- One ticket to a select Greensboro Symphony Orchestra concert
- Door time: one hour before showtime
- Full offer value includes ticketing fees
Performance and Seating Options
Masterwork Series: “Haydn – The Creation”:
- $18 for rear-balcony or rear-orchestra seating (up to $41.21 value)
- $21 for mid-orchestra or mid-balcony seating (up to $47.64 value)
- $25 for mezzanine or front-orchestra seating (up to $53.85 value)
- Within each option, available sections vary by concert.
For each option, choose between the following venues and showtimes:
- Aycock Auditorium on Thursday, February 26, at 7:30 p.m.
- Dana Auditorium at Guilford College on Saturday, February 28, at 8 p.m.
Chamber Series: String Quartet:
- $18 for general admission at UNCG Recital Hall on Friday, February 27, at 8 p.m. (up to $39.16 value)
Masterwork Series: “Haydn – The Creation”
In scope and theme, The Creation is as about as ambitious as a composition can get: it takes on nothing less than the development of the world out of nothingness. For a chorus, there are archangels Gabriel, Uriel, and Raphael, who sing as if watching the stirrings of creation from afar. Of course, not all of it is human, and it’s up to the orchestra to evoke pre-big bang chaos, light and water, and the many animals that flit through the sky and creep over the earth in grand, poetic washes of sound.
Haydn didn’t rest upon finishing The Creation. In fact, he made the three-part, 34-movement epic even larger and more powerful after hearing it himself for the first time, expanding the personnel to 120 instrumentalists and 60 singers between its private and public premieres.
Chamber Series: String Quartet
During Lent of 1783 at the Cathedral of Cadiz, the worshippers sat in nearly total darkness. Massive swaths of jet-black cloth draped the walls and windows. The only source of light was a single lamp, suspended from the very peak of the high ceiling. Those in attendance were, in effect, alone with the last remarks of Christ (as delivered by their bishop)—and with the moving new music written for the occasion by Joseph Haydn, performed in 10-minute segments after each of the bishop’s remarks.
The format was strict. In a preface to a print edition of Seven Last Words of Christ on the Cross, Haydn confessed, “Indeed, I found it quite impossible to confine myself to the appointed limits.” He also seems to have found it impossible to put the work away: although initially composed as a solely orchestral piece—albeit one built on melodies that would “echo” the Latin text of each piece of scripture—he later added voices to a concert version. Later, he compacted it into a string quartet, performed this evening. Ches Kennedy will deliver narration to stir some of the spiritual intensity the listeners at Cadiz must have once felt.

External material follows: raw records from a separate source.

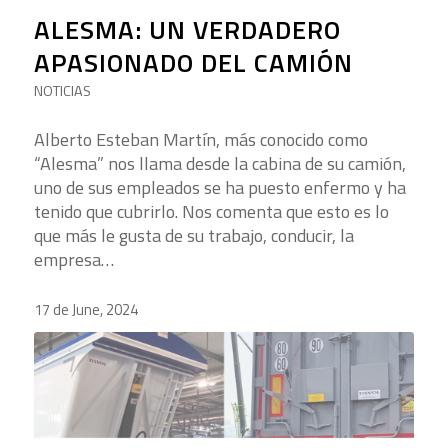
ALESMA: UN VERDADERO
APASIONADO DEL CAMIÓN
NOTICIAS
Alberto Esteban Martín, más conocido como
“Alesma” nos llama desde la cabina de su camión,
uno de sus empleados se ha puesto enfermo y ha
tenido que cubrirlo. Nos comenta que esto es lo
que más le gusta de su trabajo, conducir, la
empresa…
17 de June, 2024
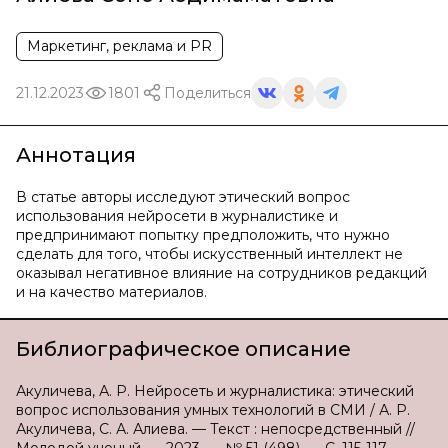
Маркетинг, реклама и PR
21.12.2023
1801
Поделиться
Аннотация
В статье авторы исследуют этический вопрос
использования нейросети в журналистике и
предпринимают попытку предположить, что нужно
сделать для того, чтобы искусственный интеллект не
оказывал негативное влияние на сотрудников редакций
и на качество материалов.
Библиографическое описание
Акуличева, А. Р. Нейросеть и журналистика: этический
вопрос использования умных технологий в СМИ / А. Р.
Акуличева, С. А. Алиева. — Текст : непосредственный //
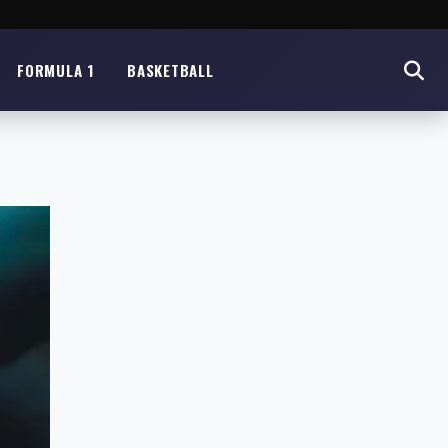
FORMULA 1
BASKETBALL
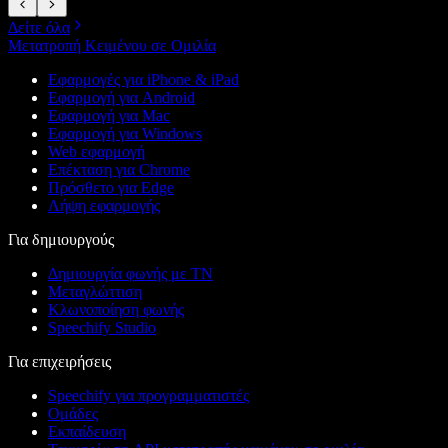
Δείτε όλα
Μετατροπή Κειμένου σε Ομιλία
Εφαρμογές για iPhone & iPad
Εφαρμογή για Android
Εφαρμογή για Mac
Εφαρμογή για Windows
Web εφαρμογή
Επέκταση για Chrome
Πρόσθετο για Edge
Λήψη εφαρμογής
Για δημιουργούς
Δημιουργία φωνής με ΤΝ
Μεταγλώττιση
Κλωνοποίηση φωνής
Speechify Studio
Για επιχειρήσεις
Speechify για προγραμματιστές
Ομάδες
Εκπαίδευση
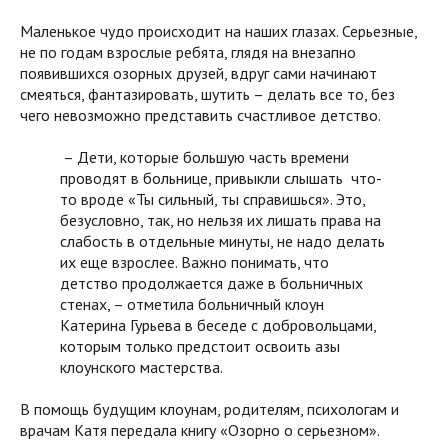
Маленькое чудо происходит на наших глазах. Серьезные,
не по годам взрослые ребята, глядя на внезапно
появившихся озорных друзей, вдруг сами начинают
смеяться, фантазировать, шутить – делать все то, без
чего невозможно представить счастливое детство.
– Дети, которые большую часть времени
проводят в больнице, привыкли слышать что-
то вроде «Ты сильный, ты справишься». Это,
безусловно, так, но нельзя их лишать права на
слабость в отдельные минуты, не надо делать
их еще взрослее. Важно понимать, что
детство продолжается даже в больничных
стенах, – отметила больничный клоун
Катерина Гурьева в беседе с добровольцами,
которым только предстоит освоить азы
клоунского мастерства.
В помощь будущим клоунам, родителям, психологам и
врачам Катя передала книгу «Озорно о серьезном».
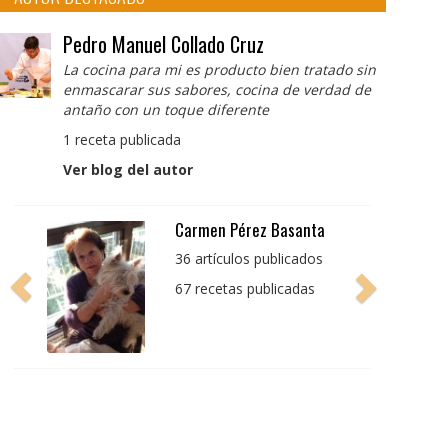
Pedro Manuel Collado Cruz
La cocina para mi es producto bien tratado sin
enmascarar sus sabores, cocina de verdad de
antaño con un toque diferente
1 receta publicada
Ver blog del autor
Pedro Manuel Collado
Cruz
La cocina para mi es
producto bien tratado
sin enmascarar sus
sabores, cocina de
verdad de antaño con
un toque diferente
1 receta publicada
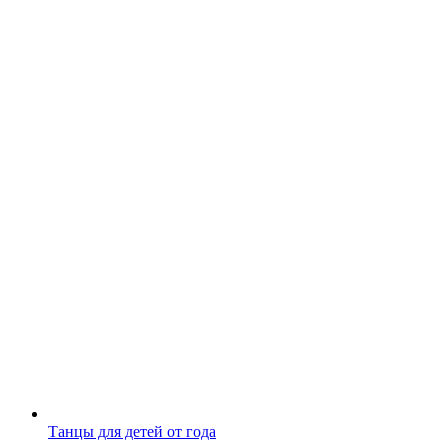
Танцы для детей от года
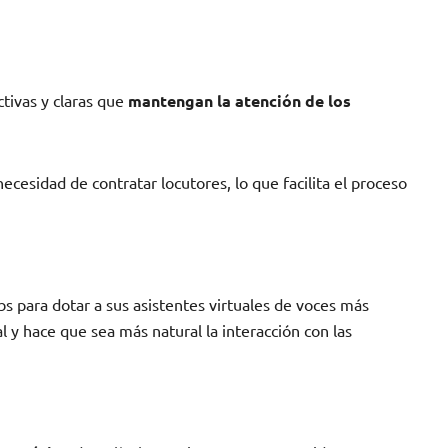
tivas y claras que
mantengan la atención de los
cesidad de contratar locutores, lo que facilita el proceso
s para dotar a sus asistentes virtuales de voces más
al y hace que sea más natural la interacción con las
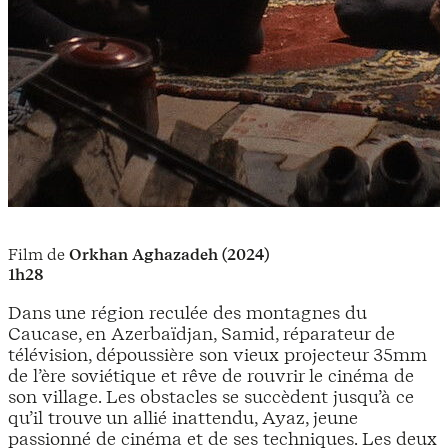
Film de
Orkhan Aghazadeh (2024)
1h28
Dans une région reculée des montagnes du
Caucase, en Azerbaïdjan, Samid, réparateur de
télévision, dépoussière son vieux projecteur 35mm
de l’ère soviétique et rêve de rouvrir le cinéma de
son village. Les obstacles se succèdent jusqu’à ce
qu’il trouve un allié inattendu, Ayaz, jeune
passionné de cinéma et de ses techniques. Les deux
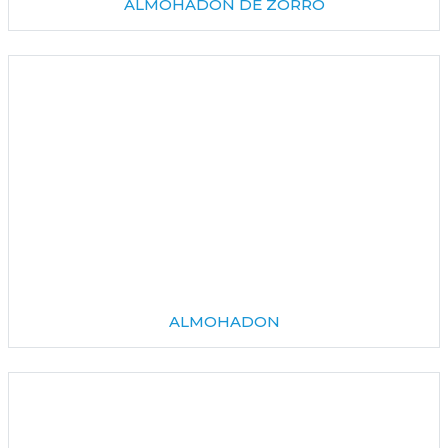
ALMOHADON DE ZORRO
ALMOHADON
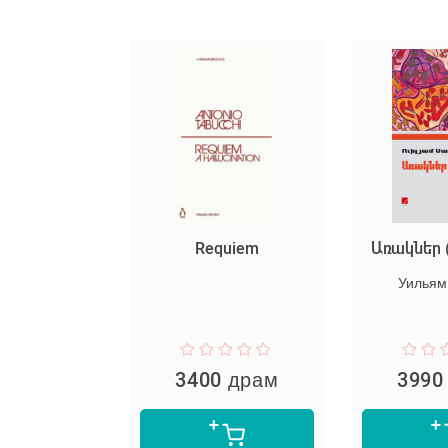
և ցասում
Requiem
Առակներ 
 Фолкнер
Уильям
 драм
3400 драм
3990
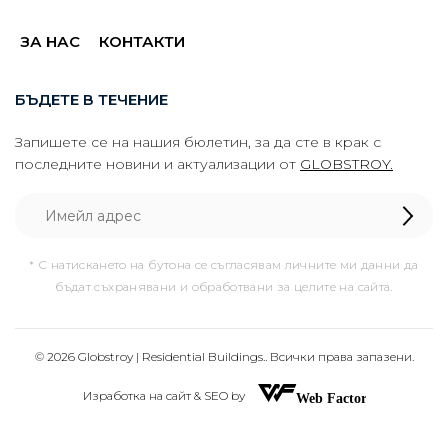
ЗА НАС
КОНТАКТИ
БЪДЕТЕ В ТЕЧЕНИЕ
Запишете се на нашия бюлетин, за да сте в крак с
последните новини и актуализации от
GLOBSTROY.
* С натискането на бутона се съгласявам личните ми данни да
бъдат съхранявани и обработвани за целите на сайта.
© 2026 Globstroy | Residential Buildings.. Всички права запазени.
Изработка на сайт & SEO by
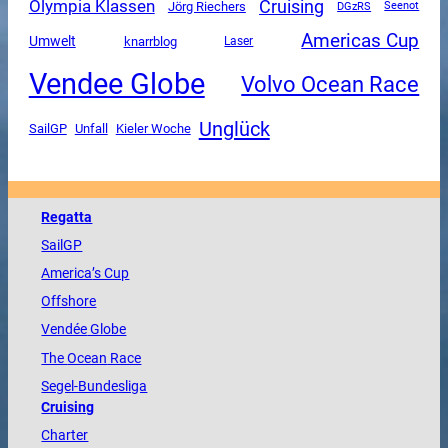
Olympia Klassen
Cruising
Jörg Riechers
DGzRS
Seenot
Americas Cup
Umwelt
knarrblog
Laser
Vendee Globe
Volvo Ocean Race
Unglück
SailGP
Unfall
Kieler Woche
Regatta
SailGP
America
’s Cup
Offshore
Vendée
Globe
The
Ocean
Race
Segel-Bundesliga
Cruising
Charter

Greensboro Symphony Orchestra
The Greensboro Symphony’s mighty oak has grown from the most acornic of beginnings—its story started in the 1920s with a group of musicians at Woman's College. Over the years, the symphony has grown into a cultural cornerstone of the community, with community-outreach programs, youth-involvement events, a secret volcano headquarters, and an endowment fund.